Problem to solve: Rewrite the lines starting with the line that contains "genus: Pachycephala" and going on through the line that contains "scientific name: Liriodendron tulipifera", changing "common name" to "vernacular name" and keeping everything else the same.

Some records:

— Start —

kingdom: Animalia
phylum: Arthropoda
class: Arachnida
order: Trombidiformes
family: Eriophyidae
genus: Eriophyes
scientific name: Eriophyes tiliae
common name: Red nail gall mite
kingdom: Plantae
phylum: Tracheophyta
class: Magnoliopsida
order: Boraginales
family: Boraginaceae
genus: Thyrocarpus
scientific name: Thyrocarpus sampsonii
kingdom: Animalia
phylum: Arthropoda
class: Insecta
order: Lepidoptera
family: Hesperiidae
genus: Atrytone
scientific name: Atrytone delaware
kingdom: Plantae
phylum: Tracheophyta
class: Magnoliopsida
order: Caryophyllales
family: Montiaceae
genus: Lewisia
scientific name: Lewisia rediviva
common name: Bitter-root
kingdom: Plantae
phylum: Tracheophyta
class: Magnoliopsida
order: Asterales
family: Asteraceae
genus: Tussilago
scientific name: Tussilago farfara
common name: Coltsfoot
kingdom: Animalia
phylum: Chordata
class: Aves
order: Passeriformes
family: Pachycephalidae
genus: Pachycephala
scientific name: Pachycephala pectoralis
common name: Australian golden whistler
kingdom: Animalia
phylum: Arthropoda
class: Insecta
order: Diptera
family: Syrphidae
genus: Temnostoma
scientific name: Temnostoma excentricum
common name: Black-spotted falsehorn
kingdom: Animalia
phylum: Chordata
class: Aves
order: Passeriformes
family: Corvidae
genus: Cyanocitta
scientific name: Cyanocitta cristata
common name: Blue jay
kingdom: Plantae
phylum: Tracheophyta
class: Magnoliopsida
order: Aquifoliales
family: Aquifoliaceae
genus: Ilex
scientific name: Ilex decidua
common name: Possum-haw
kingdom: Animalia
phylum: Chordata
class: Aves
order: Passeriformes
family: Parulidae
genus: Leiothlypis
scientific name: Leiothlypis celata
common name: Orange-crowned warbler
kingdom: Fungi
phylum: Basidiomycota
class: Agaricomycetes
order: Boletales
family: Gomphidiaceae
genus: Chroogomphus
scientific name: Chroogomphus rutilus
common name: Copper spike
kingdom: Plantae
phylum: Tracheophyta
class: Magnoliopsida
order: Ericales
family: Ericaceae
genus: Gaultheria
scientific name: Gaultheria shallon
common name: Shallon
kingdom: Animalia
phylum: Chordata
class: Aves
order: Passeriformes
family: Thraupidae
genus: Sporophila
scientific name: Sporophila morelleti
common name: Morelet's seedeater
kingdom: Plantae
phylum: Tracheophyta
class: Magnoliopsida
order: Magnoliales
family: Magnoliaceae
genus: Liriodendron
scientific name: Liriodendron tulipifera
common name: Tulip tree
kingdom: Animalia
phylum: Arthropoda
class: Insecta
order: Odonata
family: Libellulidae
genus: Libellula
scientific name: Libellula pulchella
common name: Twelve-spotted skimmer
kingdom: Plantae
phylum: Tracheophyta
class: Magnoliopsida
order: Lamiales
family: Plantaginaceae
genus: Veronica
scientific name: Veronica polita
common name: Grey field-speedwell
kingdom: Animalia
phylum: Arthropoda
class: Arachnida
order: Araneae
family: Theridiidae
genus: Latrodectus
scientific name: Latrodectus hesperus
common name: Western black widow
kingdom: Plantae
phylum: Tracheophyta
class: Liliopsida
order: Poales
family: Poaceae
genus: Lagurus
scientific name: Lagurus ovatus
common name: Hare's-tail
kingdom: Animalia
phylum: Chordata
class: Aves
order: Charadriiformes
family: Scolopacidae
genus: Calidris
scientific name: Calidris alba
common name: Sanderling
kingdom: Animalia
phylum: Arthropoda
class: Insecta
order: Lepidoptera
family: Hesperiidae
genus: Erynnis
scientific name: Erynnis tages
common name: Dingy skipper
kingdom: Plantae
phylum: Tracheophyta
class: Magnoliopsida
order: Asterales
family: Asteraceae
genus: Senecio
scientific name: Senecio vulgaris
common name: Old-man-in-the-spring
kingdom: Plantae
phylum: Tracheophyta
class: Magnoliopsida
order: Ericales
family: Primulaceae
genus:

— End —

Correct output:
genus: Pachycephala
scientific name: Pachycephala pectoralis
vernacular name: Australian golden whistler
kingdom: Animalia
phylum: Arthropoda
class: Insecta
order: Diptera
family: Syrphidae
genus: Temnostoma
scientific name: Temnostoma excentricum
vernacular name: Black-spotted falsehorn
kingdom: Animalia
phylum: Chordata
class: Aves
order: Passeriformes
family: Corvidae
genus: Cyanocitta
scientific name: Cyanocitta cristata
vernacular name: Blue jay
kingdom: Plantae
phylum: Tracheophyta
class: Magnoliopsida
order: Aquifoliales
family: Aquifoliaceae
genus: Ilex
scientific name: Ilex decidua
vernacular name: Possum-haw
kingdom: Animalia
phylum: Chordata
class: Aves
order: Passeriformes
family: Parulidae
genus: Leiothlypis
scientific name: Leiothlypis celata
vernacular name: Orange-crowned warbler
kingdom: Fungi
phylum: Basidiomycota
class: Agaricomycetes
order: Boletales
family: Gomphidiaceae
genus: Chroogomphus
scientific name: Chroogomphus rutilus
vernacular name: Copper spike
kingdom: Plantae
phylum: Tracheophyta
class: Magnoliopsida
order: Ericales
family: Ericaceae
genus: Gaultheria
scientific name: Gaultheria shallon
vernacular name: Shallon
kingdom: Animalia
phylum: Chordata
class: Aves
order: Passeriformes
family: Thraupidae
genus: Sporophila
scientific name: Sporophila morelleti
vernacular name: Morelet's seedeater
kingdom: Plantae
phylum: Tracheophyta
class: Magnoliopsida
order: Magnoliales
family: Magnoliaceae
genus: Liriodendron
scientific name: Liriodendron tulipifera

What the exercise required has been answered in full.